CPI opens £26.4M facility for emergency preparedness, RNA product development

England’s Centre for Process Innovation (CPI) has opened a £26.4 million ($32 million) plant in Darlington, the RNA Centre of Excellence, which will support the development and production of RNA products in early-stage clinical trials.

The site will also have the capability—in an emergency—to produce 100 million vaccines annually, according to the group's release.

As the first-of-its-kind facility in the U.K., the Centre can produce lipid nanoparticle-encapsulated messenger and self-amplifying RNA vaccines and therapies, which have “huge potential,” said Frank Millar, the CEO of CPI, said in a Thursday statement.

CPI was established by the U.K. government in 2004 to “connect the dots” between academia, investors and companies to “translate bright ideas and research into the marketplace,” according to its website.

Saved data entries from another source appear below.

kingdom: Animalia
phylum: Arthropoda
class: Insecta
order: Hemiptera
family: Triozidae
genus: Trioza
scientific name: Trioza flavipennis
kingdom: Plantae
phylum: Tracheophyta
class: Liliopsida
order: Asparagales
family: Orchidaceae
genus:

It's designed to give its partners access to experts, equipment and funding to reduce the risks and costs associated with product development.

The group has several RNA projects in the works, including a collaboration with VaxEquity, which is developing the first saRNA flu vaccine.

The new site in Darlington—funded by the U.K.’s Department for Science, Innovation and Technology—hosted a launch event on Thursday of last week.

This isn't CPI's first crack at emergency preparedness. In 2020, it began construction of the Vaccine Manufacturing and Innovation Centre in Oxfordshire. The government invested £93 million ($118 million) into the site and another £131 million ($168 million) during the start of the pandemic to speed its construction and boost its capacity.

But construction of the facility was never completed and in February of 2022, CPI sold it off to Catalent, explaining that industry had taken over production of COVID-19 vaccines.

"The vaccine resilience of the UK is best served by pursuing an option of a trade and asset sale to a third party," the CPI told The Telegraph.